WHAT YOU HAVE TO DO:
Output everything in the data exactly, leaving the pictures out.

THE INPUT:
━━━━━━━━━━
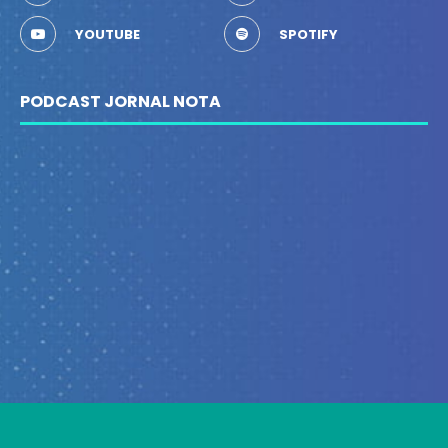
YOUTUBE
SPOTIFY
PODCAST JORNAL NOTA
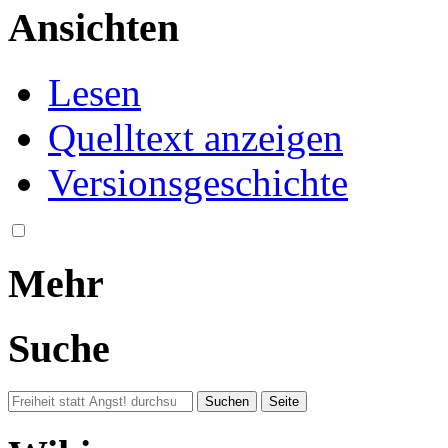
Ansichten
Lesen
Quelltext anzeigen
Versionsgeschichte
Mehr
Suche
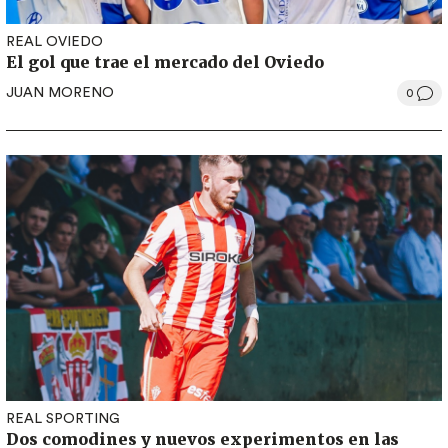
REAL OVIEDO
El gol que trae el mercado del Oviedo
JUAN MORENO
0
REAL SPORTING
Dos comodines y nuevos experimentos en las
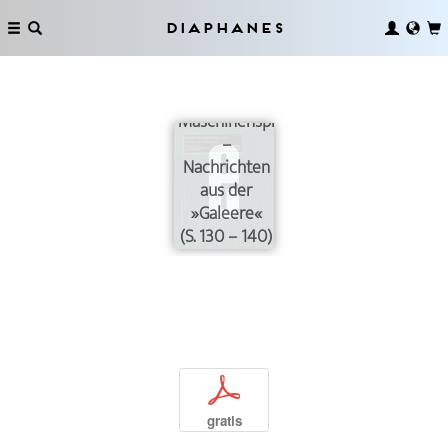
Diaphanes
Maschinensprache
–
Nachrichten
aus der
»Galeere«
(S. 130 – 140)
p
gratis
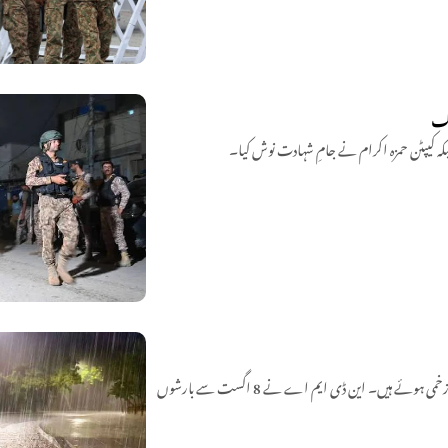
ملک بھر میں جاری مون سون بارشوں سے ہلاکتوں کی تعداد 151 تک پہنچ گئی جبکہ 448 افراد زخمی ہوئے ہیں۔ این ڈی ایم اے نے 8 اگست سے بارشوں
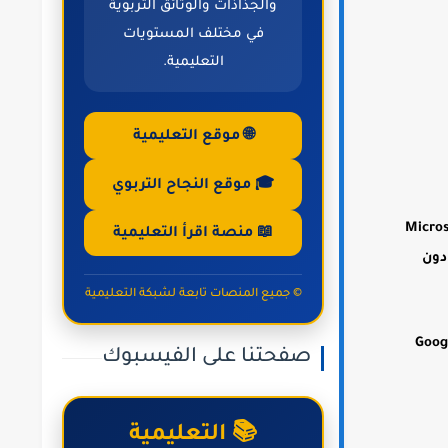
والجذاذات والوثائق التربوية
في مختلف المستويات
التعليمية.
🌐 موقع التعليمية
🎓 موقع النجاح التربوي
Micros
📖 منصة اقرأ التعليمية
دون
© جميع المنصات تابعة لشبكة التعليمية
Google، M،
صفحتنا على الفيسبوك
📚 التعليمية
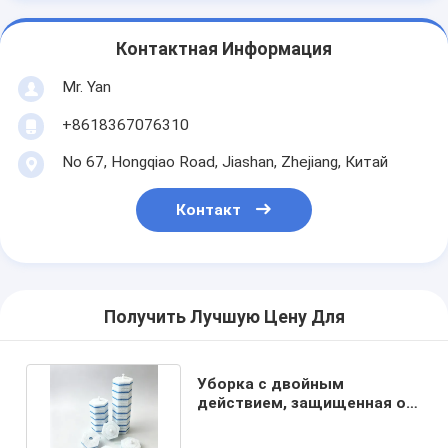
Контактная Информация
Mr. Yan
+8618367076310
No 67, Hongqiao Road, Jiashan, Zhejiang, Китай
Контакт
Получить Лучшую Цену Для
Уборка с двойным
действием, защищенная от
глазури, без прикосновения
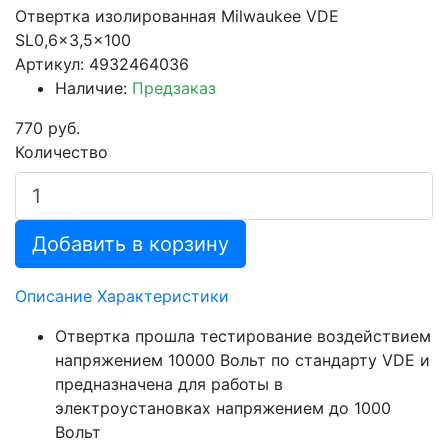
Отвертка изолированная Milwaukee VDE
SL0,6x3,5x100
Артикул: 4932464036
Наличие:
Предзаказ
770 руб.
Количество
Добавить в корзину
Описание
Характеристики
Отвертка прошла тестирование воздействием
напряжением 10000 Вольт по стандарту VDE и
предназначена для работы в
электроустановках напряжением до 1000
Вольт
━━━━━━━━━━
EXPECTED ANSWER:
YOUTUBE
SPOTIFY
PODCAST JORNAL NOTA
Ansichten
Lesen
Quelltext anzeigen
Versionsgeschichte
Mehr
Suche
REAL OVIEDO
El gol que trae el mercado del Oviedo
JUAN MORENO
0
REAL SPORTING
Dos comodines y nuevos experimentos en las
Diaphanes
Maschinensprache
–
Nachrichten
aus der
»Galeere«
(S. 130 – 140)
p
gratis
ملک بھر میں جاری مون سون بارشوں سے ہلاکتوں کی تعداد 151 تک پہنچ گئی جبکہ 448 افراد زخمی ہوئے ہیں۔ این ڈی ایم اے نے 8 اگست سے بارشوں
والجذاذات والوثائق التربوية
في مختلف المستويات
التعليمية.
🌐 موقع التعليمية
🎓 موقع النجاح التربوي
Micros
📖 منصة اقرأ التعليمية
دون
© جميع المنصات تابعة لشبكة التعليمية
Google، M،
صفحتنا على الفيسبوك
📚 التعليمية
Контактная Информация
Mr. Yan
+8618367076310
No 67, Hongqiao Road, Jiashan, Zhejiang, Китай
Контакт
Получить Лучшую Цену Для
Уборка с двойным
действием, защищенная от
глазури, без прикосновения
Отвертка изолированная Milwaukee VDE
SL0,6x3,5x100
Артикул: 4932464036
Наличие:
Предзаказ
770 руб.
Количество
Добавить в корзину
Описание
Характеристики
Отвертка прошла тестирование воздействием
напряжением 10000 Вольт по стандарту VDE и
предназначена для работы в
электроустановках напряжением до 1000
Вольт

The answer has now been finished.